Conclusion: What to do next?
Argumentation on omissions in criminal law seems to be under the aegis of the parable of the Good Samaritan (24). Did the men walking past an injured man without helping him have a duty to act? Morally speaking, yes — in Jesus’ parable we are exhorted to love our neighbour.
From a legal point of view, the situation is different. In the words of Lord Diplock in Miller:
“The conduct of the parabolical priest and Levite on the road to Jericho may have been indeed deplorable, but English law has not so far developed to the stage of treating it as criminal; and if it ever were to do so there would be difficulties in defining what should be the limits of the offence.” (25)
In the 15th century, Bishop Pecock instructed his readers to find blame for omissions if “oure conscience schulde deem us gilty” (26). But as Lord Diplock underlined, morality and the law, although closely connected, are different things. Some European countries like France and Germany penalise the failure to help a person in difficulty, if this can be done without endangering oneself (27). Along these lines, there have been calls for the creation of a general duty of care in English Law that would impose a criminal sanction on people who fail to give assistance (28) and Prof Ashworth is one of the main proponents. Speaking in a radio panel discussion on BBC Radio 4 in January 2015 (29), he said:
“I think we need to have a law that states there should be a duty to assist… At the moment, English law is untidy and unprincipled, and I think we ought to state this principle and bring it in as a law … I am suggesting we should have a clearer law that should tell people they should give assistance to others in a wide range of situations, and that offence [from failing to give assistance] is a middle-ranking offence.”
This would not only bring the law to the moral position which maintains that one should be “yielding … a good deed for another if one can”; it may be argued (and indeed it is argued) that it would simplify a little of the already mentioned “undesirable complexity”. As the law currently stands, it does criminalise omissions to act just as much as it criminalises positive acts. However, in a hybrid conventional and social responsibility view more attuned to contemporary sensibilities and moral compass, as that proposed by Ashworth (30), it might be more conducive to social cohesion to encourage citizen action and responsibility more, and punish some omissions less. It will also do something which the public generally welcomes: it could protect would-be good Samaritans from the possible sanction of the law. (31)
— — — — — — — — — — — — —
- Jonathan Herring, Great Debates in Criminal Law (Palgrave Macmillan 2009), p. 24
- “omission, n.” OED Online. Oxford University Press, December 2014. The word comes in English from Anglo-Norman around 1300, in the sense 1. For sense 2, word appeared in legal English around 1440 in a Court of Chancery report: “Bothe oblygaciouns and condiciouns were made and wretone… with out eny omissioun or varyaunce” http://www.oed.com/view/Entry/131211?redirectedFrom=omission (accessed February 10, 2015).
- Richard Rolle of Hampole, The Form of Perfect Living (Thomas Baker, London 1910), p. 33–34. The writing itself probably dates from before 1400.

# STORED RECORDS

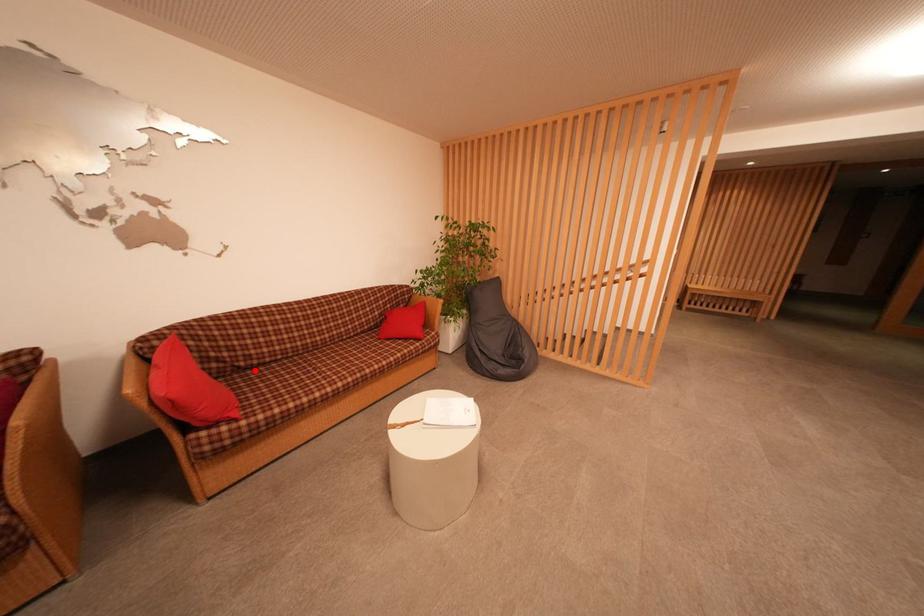
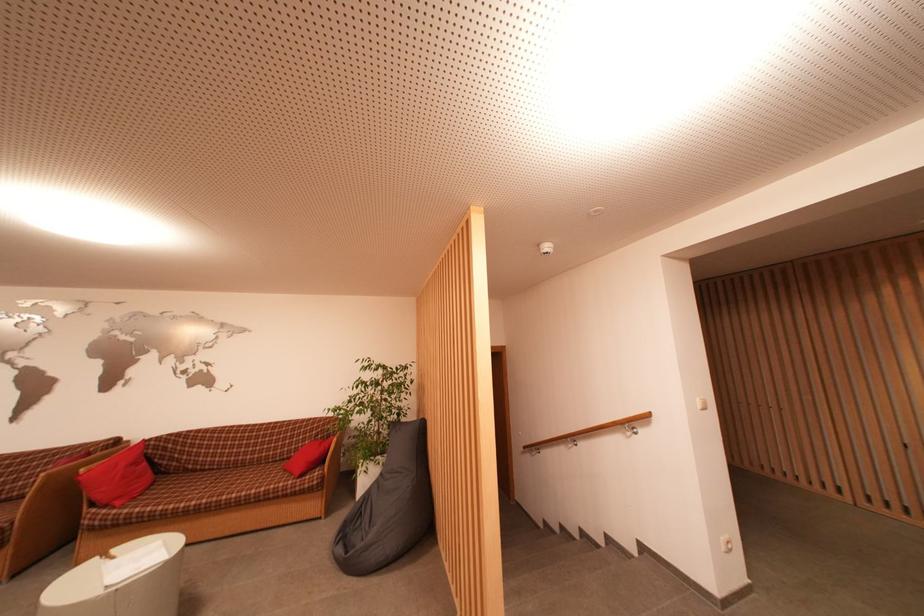
Where in the second image is the point corresponding to the highlighted location from the first image?

(198, 474)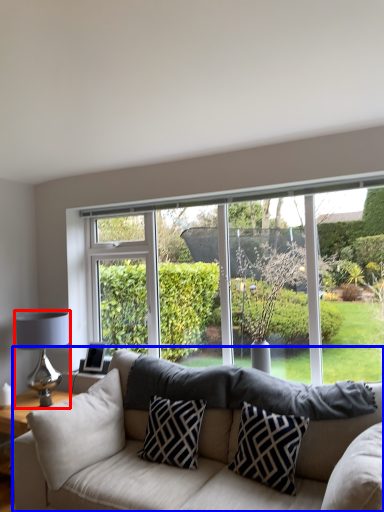
Question: Which object is closer to the camera taking this photo, table lamp (highlighted by a red box) or studio couch (highlighted by a blue box)?

Choices:
 (A) table lamp
 (B) studio couch

Answer: (B)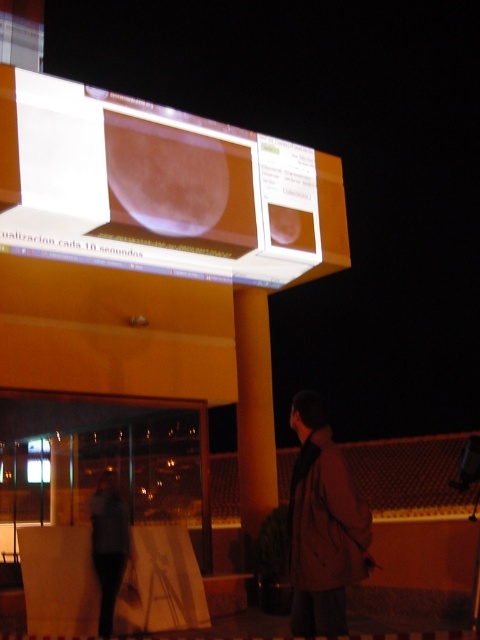
Does point (63, 202) lie behind point (115, 541)?

Yes.

Where is `matte glass screen at upper center`? matte glass screen at upper center is located at coordinates (149, 186).

Does point (95, 93) come in front of point (108, 518)?

No, it is not.

This screenshot has height=640, width=480. Identify the location of matte glass screen at upper center. (149, 186).

Is point (171, 134) positioned behind point (343, 474)?

Yes, it is.

Which of these two, matte glass screen at upper center or brown leather jacket at lower right, stands shorter?

brown leather jacket at lower right

Measure the distance between matte glass screen at upper center and camera.

matte glass screen at upper center is 25.47 feet away from camera.

The image size is (480, 640). What are the coordinates of `matte glass screen at upper center` in the screenshot? It's located at (149, 186).

Who is lower down, brown leather jacket at lower right or dark gray fabric jacket at lower left?

dark gray fabric jacket at lower left is lower down.

Is brown leather jacket at lower right positioned at the back of dark gray fabric jacket at lower left?

No, brown leather jacket at lower right is in front of dark gray fabric jacket at lower left.

Between point (336, 460) and point (120, 545), which one is positioned in front?

Point (336, 460) is more forward.

Locate an element on the screen. This screenshot has height=640, width=480. brown leather jacket at lower right is located at coordinates point(323,525).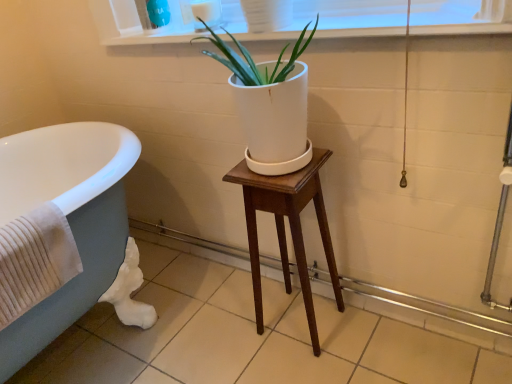
Locate an element on the screen. This screenshot has height=384, width=512. free point below mahogany wood stool at center (from a real-world perspective) is located at coordinates (296, 329).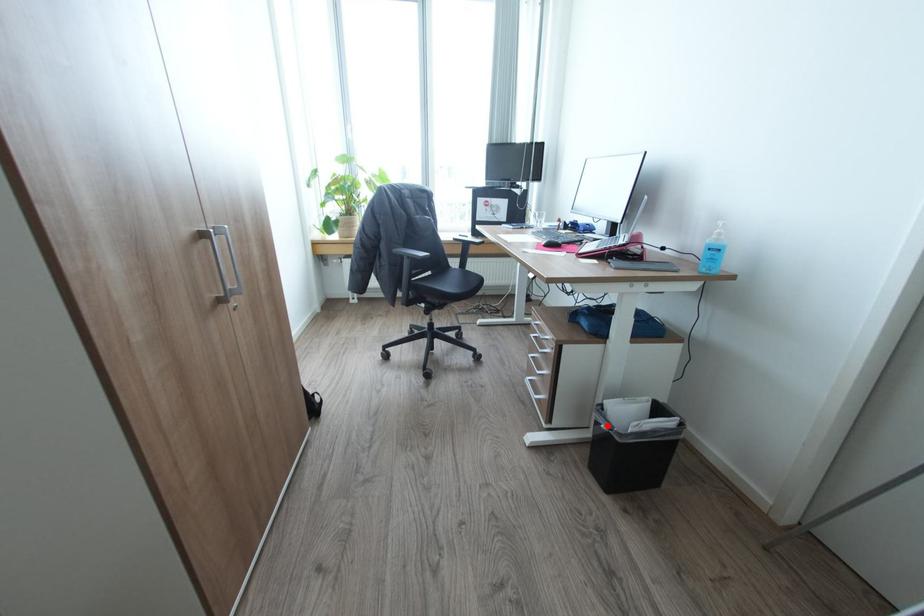
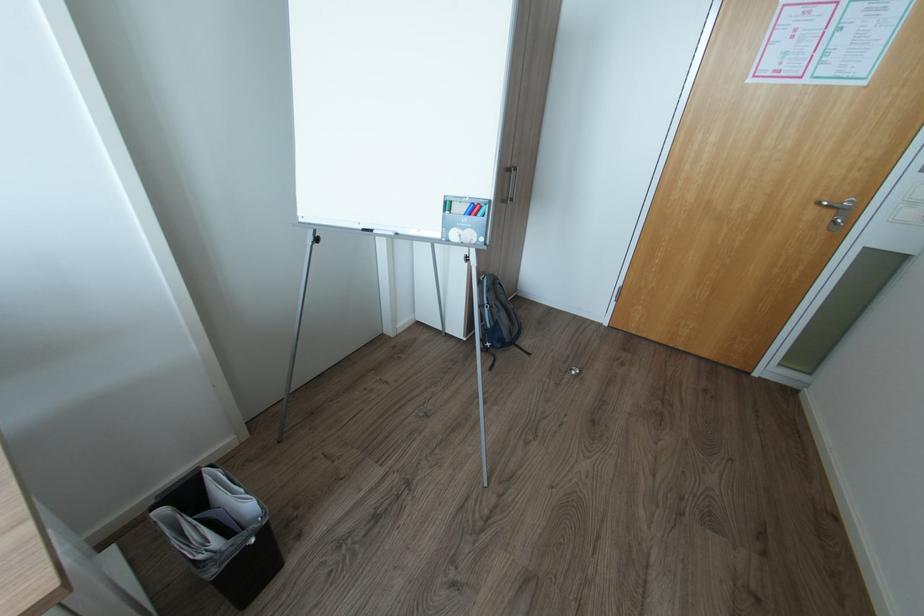
Question: I am providing you with two images of the same scene from different viewpoints. In image1, a red point is highlighted. Considering the same 3D point in image2, which of the following is correct?

Choices:
 (A) It is closer
 (B) It is farther

Answer: (B)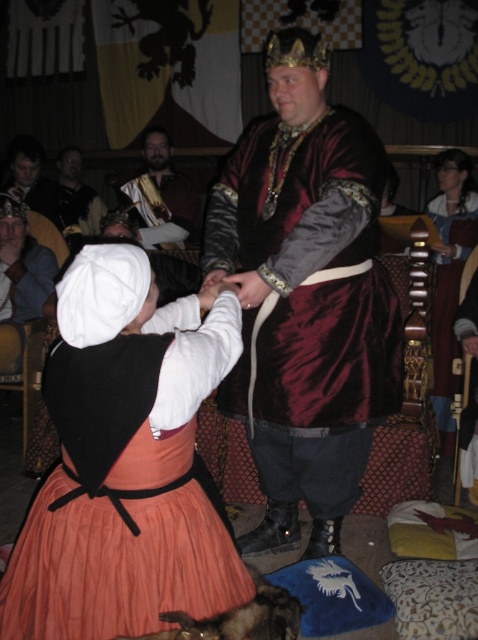
You are an archer aiming to hit a target located at point (76, 164). There is an obstacle at point (121, 540). Will your arrow pass in front of or behind the obstacle?

The obstacle at point (121, 540) is closer to the viewer than the target at point (76, 164). Therefore, your arrow will pass behind the obstacle at point (121, 540) before reaching the target.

# GIVEN INSTRUCTION
Can you resume the text on criminal liability for omissions from the point where it stops?

# WRITTEN ANSWER
- Bishop Pecock; Vaughan Hitchcock, E (Ed.) The Donet (Early English Text Society No. 156, Oxford University Press 1921), p. 96: “knowleching … alle þe omyssiouns of hem, and alle commysiouns agens hem: þat is to seie, alle þe levings of hem undoon, and alle þe contrarye doingis agens hem, … in which oure conscience schulde deem us gilty.” Writing dates from cca. 1445
- Andrew Ashworth, “The Scope of Criminal Liability for Omissions” (1989) Law Quarterly Review, 105(Jul), p. 424
- Cases for points 1–4: R v Miller  2 AC 161; R v Gibbins & Proctor  13 Cr App Rep 134; Stone and Dobinson  Q.B. 354, R v Pittwood  19 T.L.R. 37, R v Dytham  Q.B. 72; Tuck v Robson  1 W.L.R. 741
- Note there are two types of Good Samaritan Law: one imposes a general liability to act; the other is meant to protect “everyday heroes” from negligence or criminal liability (in certain cases) if their altruistic actions are contested in court. This latter type is enacted in the UK as the Social Action, Responsibility and Heroism Act 2015
- Herring, op.cit., p. 24–25
- David Ormerod, Smith and Hogan: Criminal Law. Cases and Materials (10th edition, Oxford University Press 2009), p. 105. Case law quoted is Khan and Khan  Crim LR 830
-  AC 789
- Law Commission, Codification of the Criminal Law (Law Com No 143, 1985)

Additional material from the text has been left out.